Gifhorn/Klötze l Wie die Volksstimme erfuhr, sollen in der Samtgemeinde Brome und anderen Teilen des Landkreises Gifhorn während der Weihnachtszeit mehrere Briefumschläge beziehungsweise Pakete geöffnet und nach wertvollem Inhalt durchstöbert worden sein. Thomas Reuter, Sprecher der Polizei-Inspektion Gifhorn, bestätigte auf Nachfrage, dass es dazu gekommen sei. Die Ermittlungen liefen. Details wollte er aus „ermittlungstaktischen Gründen“ nicht nennen.

Fakt ist aber, das weiß die Volksstimme aus sicherer Quelle, dass die Polizei bei möglichen Geschädigten angerufen und sich erkundigt hat, ob ihrer Post, die nicht den Weg zum Adressaten fand, sondern nach der Tat weggeworfen wurde, auch Bargeld beilag. Angeblich gehören Briefzusteller zum Kreis der Verdächtigen.

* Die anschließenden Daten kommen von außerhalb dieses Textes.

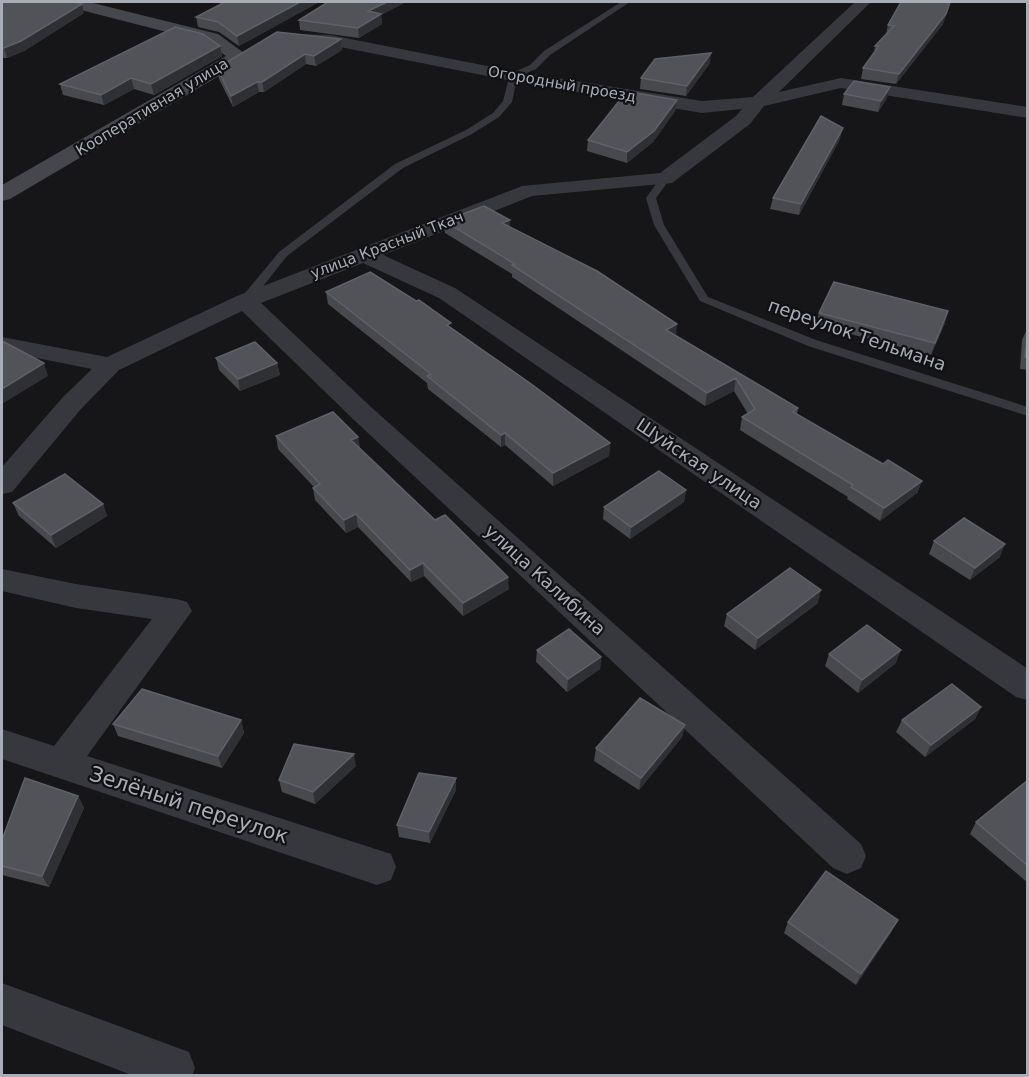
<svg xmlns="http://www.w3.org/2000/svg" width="1029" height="1077" font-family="'DejaVu Sans',sans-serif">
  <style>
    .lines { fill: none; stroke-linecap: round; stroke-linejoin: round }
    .lane { fill: #37383d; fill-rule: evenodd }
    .street { fill: #37383d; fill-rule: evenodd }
    .secondary { fill: #45474d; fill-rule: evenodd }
    .wall { fill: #47494d }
    .shaded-wall { fill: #2f3033 }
    .building { fill: #525359; stroke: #5f6168; stroke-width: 1.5 }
    .labels { text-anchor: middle; stroke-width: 4.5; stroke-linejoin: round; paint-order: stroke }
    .far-street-label { font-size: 15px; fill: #a8adb8; stroke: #111113 }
    .street-label { font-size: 18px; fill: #a8adb8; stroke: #111113 }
    .near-street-label { font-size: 21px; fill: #a8adb8; stroke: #111113 }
  </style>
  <rect width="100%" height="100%" fill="#161618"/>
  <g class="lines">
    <path class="lane" d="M 621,2 L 630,2 L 550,55 L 536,69 L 517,77 L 512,102 L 499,117 L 472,134 L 403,168 L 287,256 L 249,304 L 241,304 L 241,298 L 279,252 L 395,164 L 466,130 L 493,113 L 503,101 L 510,74 L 530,65 L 544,51 Z
      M 661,177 L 670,179 L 656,198 L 664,225 L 708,297 L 816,340 L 1028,407 L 1028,416 L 808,346 L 700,301 L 654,225 L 646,198 Z"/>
    <path class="street" d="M 855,2 L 871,2 L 779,92 L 841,78 L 1028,107 L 1028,118 L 841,88 L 764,106 L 750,124 L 672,183 L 532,196 L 383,255 L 455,288 L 1028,669 L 1028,700 L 1016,697 L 439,298 L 363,263 L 261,303 L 371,407 L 861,844 L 866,856 L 861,868 L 847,874 L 833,868 L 353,419 L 242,311 L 119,370 L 81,409 L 12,492 L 2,494 L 2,467 L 63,397 L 92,369 L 2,351 L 2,337 L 107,357 L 237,296 L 522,186 L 660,173 L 736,116 L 742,109 L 702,113 L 513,81 L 330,45 L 294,40 L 292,37 L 294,34 L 330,35 L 513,71 L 702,101 L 753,97 Z
      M 2,569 L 76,584 L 176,599 L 187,602 L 192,611 L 87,756 L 391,854 L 396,867 L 391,880 L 377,885 L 2,759 L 2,729 L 54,746 L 152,619 L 76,608 L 2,591 Z
      M 2,983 L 189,1052 L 195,1068 L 192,1076 L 134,1076 L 2,1025 Z"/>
    <path class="secondary" d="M 62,2 L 89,2 L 218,34 L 248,56 L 246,60 L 10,199 L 2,201 L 2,185 L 226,56 L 206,42 L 65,6 Z"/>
  </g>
  <path class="wall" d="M 2,2 L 84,13 L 24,51 L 7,58 L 2,58 Z
    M 319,2 L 239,46 L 219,32 L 198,27 L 196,17 Z
    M 328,2 L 406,2 L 381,15 L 382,24 L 359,38 L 300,30 L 299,20 Z
    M 943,24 L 896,84 L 861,79 L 863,68 L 874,54 L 875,46 L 886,34 L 888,25 Z
    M 341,39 L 342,50 L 316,66 L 306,64 L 264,92 L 259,92 L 233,107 L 219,79 L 217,68 Z
    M 220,46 L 222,56 L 154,95 L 134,89 L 104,105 L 63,95 L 60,84 Z
    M 710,63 L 686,96 L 640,89 L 641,78 Z
    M 844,94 L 887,98 L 878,112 L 842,105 Z
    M 677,100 L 675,111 L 653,142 L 627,163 L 587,151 L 588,140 L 623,102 Z
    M 840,139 L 799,215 L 770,209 L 773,198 Z
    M 510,220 L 510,227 L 676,335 L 798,408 L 797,414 L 883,464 L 922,481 L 917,493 L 880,521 L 847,499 L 848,497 L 740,430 L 742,417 L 748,414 L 734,391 L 705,406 L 512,277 L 512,274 L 445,233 L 444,221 Z
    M 326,292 L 451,328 L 610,443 L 609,456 L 553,486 L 505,445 L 501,447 L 428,389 L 427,383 L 328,304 Z
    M 819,313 L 945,323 L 931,355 L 816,325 Z
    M 1028,327 L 1028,370 L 1020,369 L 1022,340 Z
    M 216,358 L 277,363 L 280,375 L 240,391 L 219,370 Z
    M 276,436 L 358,437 L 360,449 L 509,589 L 463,616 L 424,576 L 411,582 L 358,527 L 346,533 L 315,500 L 313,488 L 314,487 L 278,449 Z
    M 686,490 L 684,502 L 630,539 L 603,519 L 604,507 Z
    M 13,503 L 103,504 L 107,516 L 56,548 L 19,516 Z
    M 934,541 L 1000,557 L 970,580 L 929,554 Z
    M 818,603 L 755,650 L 724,626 L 727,614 Z
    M 537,650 L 601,657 L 600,669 L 567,692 L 536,662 Z
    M 829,654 L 896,663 L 858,693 L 825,666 Z
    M 981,707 L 975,719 L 925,757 L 896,732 L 902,720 Z
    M 241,720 L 244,733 L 222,768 L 118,736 L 113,724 Z
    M 685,725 L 682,737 L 639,790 L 594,761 L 596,748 Z
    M 356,766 L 315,804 L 282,792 L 279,780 Z
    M 1028,780 L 1028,883 L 970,834 L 976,822 Z
    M 456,790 L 430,843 L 399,837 L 397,825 Z
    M 78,796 L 84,808 L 49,887 L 2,875 L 2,840 Z
    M 788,922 L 892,931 L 856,985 L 784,933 Z"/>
  <path class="shaded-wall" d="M 300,2 L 319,2 L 239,46 L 237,36 Z
    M 387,2 L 406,2 L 381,15 L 382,24 L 359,38 L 358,28 L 368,11 Z
    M 950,2 L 951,2 L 943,24 L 896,84 L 899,74 Z
    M 82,4 L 84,13 L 24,51 L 7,58 L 4,48 Z
    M 341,39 L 342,50 L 316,66 L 314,56 Z
    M 220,46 L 222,56 L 154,95 L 151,84 Z
    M 711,53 L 710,63 L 686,96 L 687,86 Z
    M 305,54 L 306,64 L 264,92 L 262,82 Z
    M 131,78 L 134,89 L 104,105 L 101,95 Z
    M 257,82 L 259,92 L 233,107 L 231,96 Z
    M 890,87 L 887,98 L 878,112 L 881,101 Z
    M 677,100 L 675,111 L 653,142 L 627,163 L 627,152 Z
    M 843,128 L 840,139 L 799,215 L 801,204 Z
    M 510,220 L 510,231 L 502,223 Z
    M 948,311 L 945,323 L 931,355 L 935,343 Z
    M 677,324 L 676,336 L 666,330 Z
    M 44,363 L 48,376 L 2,404 L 2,389 Z
    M 277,363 L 280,375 L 240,391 L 238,379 Z
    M 736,378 L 734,391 L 705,406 L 707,393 Z
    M 505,433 L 505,445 L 501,447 L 501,435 Z
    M 358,437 L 360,449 L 351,440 Z
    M 610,443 L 609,456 L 553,486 L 553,473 Z
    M 922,481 L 917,493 L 880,521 L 884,508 Z
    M 686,490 L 684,502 L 630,539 L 631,527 Z
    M 103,504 L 107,516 L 56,548 L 51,535 Z
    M 356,514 L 358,527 L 346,533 L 344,520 Z
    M 1005,544 L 1000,557 L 970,580 L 975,568 Z
    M 423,563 L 424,576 L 411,582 L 410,570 Z
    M 508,577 L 509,589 L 463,616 L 463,603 Z
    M 821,590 L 818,603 L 755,650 L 758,638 Z
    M 901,650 L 896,663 L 858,693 L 862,680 Z
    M 601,657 L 600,669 L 567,692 L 568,679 Z
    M 981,707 L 975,719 L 925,757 L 931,745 Z
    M 241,720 L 244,733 L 222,768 L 218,756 Z
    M 685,725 L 682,737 L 639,790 L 641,778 Z
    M 354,754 L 356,766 L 315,804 L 313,792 Z
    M 456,778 L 456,790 L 430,843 L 429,832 Z
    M 78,796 L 84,808 L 49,887 L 42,876 Z
    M 898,920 L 892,931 L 856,985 L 861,974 Z"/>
  <path class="building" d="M 2,2 L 74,2 L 82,4 L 21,41 L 4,48 L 2,47 Z
    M 225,2 L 300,2 L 237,36 L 218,22 L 196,17 Z
    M 328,2 L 387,2 L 368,11 L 381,14 L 358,28 L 299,20 Z
    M 901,2 L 950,2 L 946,14 L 899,74 L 863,68 L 879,46 L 875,46 L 894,26 L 888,25 Z
    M 175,27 L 203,34 L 220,46 L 151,84 L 131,78 L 101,95 L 60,84 Z
    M 277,32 L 341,39 L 314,56 L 305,54 L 262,82 L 257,82 L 231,96 L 217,68 Z
    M 711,53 L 687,86 L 641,78 L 655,59 Z
    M 854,81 L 890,87 L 881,101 L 844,94 Z
    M 630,92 L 677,100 L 654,131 L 627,152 L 588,140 L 619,101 L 623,102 Z
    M 821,116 L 843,128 L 801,204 L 773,198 Z
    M 484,206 L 510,220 L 502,223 L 597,271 L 677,324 L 666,330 L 798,408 L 793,412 L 883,464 L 888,460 L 922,481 L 884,508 L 851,487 L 853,485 L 742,417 L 755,409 L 736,378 L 707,393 L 512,265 L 515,264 L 444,221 Z
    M 370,272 L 416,301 L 419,300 L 451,323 L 447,325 L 534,386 L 610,443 L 553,473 L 505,433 L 501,435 L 427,376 L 431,374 L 326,292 Z
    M 834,282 L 948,311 L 935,343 L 819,313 Z
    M 1028,327 L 1028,357 L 1025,357 Z
    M 4,342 L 44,363 L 2,389 L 2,344 Z
    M 255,342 L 277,363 L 238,379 L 216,358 Z
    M 333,412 L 358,437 L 351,440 L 435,520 L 445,515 L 508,577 L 463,603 L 423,563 L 410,570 L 356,514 L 344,520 L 313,488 L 320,484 L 276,436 Z
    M 659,471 L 686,490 L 631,527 L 604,507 Z
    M 65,474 L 103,504 L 51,535 L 13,503 Z
    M 964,518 L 1005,544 L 975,568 L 934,541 Z
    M 790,568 L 821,590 L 758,638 L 727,614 Z
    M 867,625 L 901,650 L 862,680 L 829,654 Z
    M 569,629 L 601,657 L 568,679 L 537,650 Z
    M 952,684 L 981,707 L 931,745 L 902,720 Z
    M 142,689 L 241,720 L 218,756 L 113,724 Z
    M 640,698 L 685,725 L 641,778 L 596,748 Z
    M 294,744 L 354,754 L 313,792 L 279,780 Z
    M 419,773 L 456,778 L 429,832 L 397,825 Z
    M 25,778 L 78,796 L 42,876 L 2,866 L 2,840 Z
    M 1028,780 L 1028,866 L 976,822 Z
    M 826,871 L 898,920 L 861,974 L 788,922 Z"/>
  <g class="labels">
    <g class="far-street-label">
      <text transform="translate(562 84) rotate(10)" y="5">Огородный проезд</text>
      <text transform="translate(152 107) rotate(-31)" y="5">Кооперативная улица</text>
      <text transform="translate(387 245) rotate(-21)" y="5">улица Красный Ткач</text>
    </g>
    <g class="street-label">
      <text transform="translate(857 335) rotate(19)" y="6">переулок Тельмана</text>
      <text transform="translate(699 464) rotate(34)" y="6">Шуйская улица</text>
      <text transform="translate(545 580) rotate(42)" y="6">улица Калибина</text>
    </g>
    <g class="near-street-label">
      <text transform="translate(189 805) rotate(18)" y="7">Зелёный переулок</text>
    </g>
  </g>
  <rect width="1029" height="1077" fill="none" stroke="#a8adb8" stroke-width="6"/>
</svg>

Indes lägen im Bereich des Polizeireviers Altmarkkreis Salzwedel derzeit keine solchen Hinweise vor, wie Pressesprecher Frank Semisch der Volksstimme berichtete. Er erinnerte in diesem Zusammenhang aber an die Reihe von gewaltsamen Einbrüchen in das Postverteilungszentrum in Gardelegen im vergangenen Jahr. Zuletzt war das in der Nacht zum 20. Dezember der Fall. Seinerzeit hatten unbekannte Täter mehrere Pakete aufgerissen und deren Inhalt zum Teil entnommen. Außerdem waren diverse Schränke und Schreibtische aufgebrochen und durchwühlt worden.

Geld in Briefen ist nicht zulässig

Wie Anke Blenn von der Deutschen Post DHL auf Anfrage mitteilte, transportiere das Unternehmen täglich rund 59 Millionen Briefsendungen sowie zirka 4,3 Millionen Päckchen und Pakete innerhalb Deutschlands. „Dabei ist es unser vorrangiges Interesse, die uns anvertrauten Sendungen schnell und zuverlässig zu ihren Empfängern zu befördern.“ Trotzdem sei es angesichts der großen Zahl von beförderten Sendungen nie auszuschließen, dass einzelne in Verlust geraten können. „Dieser Anteil ist jedoch so gering, dass er statistisch von uns nicht erfasst wird“, hieß es von der Pressesprecherin. Die Deutsche Post DHL unternehme alle sinnvollen Anstrengungen, um die Sicherheit während des Transports und in den Betriebsstätten zu gewährleisten, zum Beispiel durch postinterne Security, Konzernsicherheit, Ausweispflicht, Zugangskon-trollen und Alarmanlagen. „Um ein Höchstmaß an Sicherheit zu gewährleisten, führen wir bereits im Vorfeld umfangreiche präventive Maßnahmen durch, schulen unsere Mitarbeiter entsprechend und arbeiten sehr eng und vertrauensvoll mit der Polizei und den Ermittlungsbehörden zusammen“, betonte Blenn.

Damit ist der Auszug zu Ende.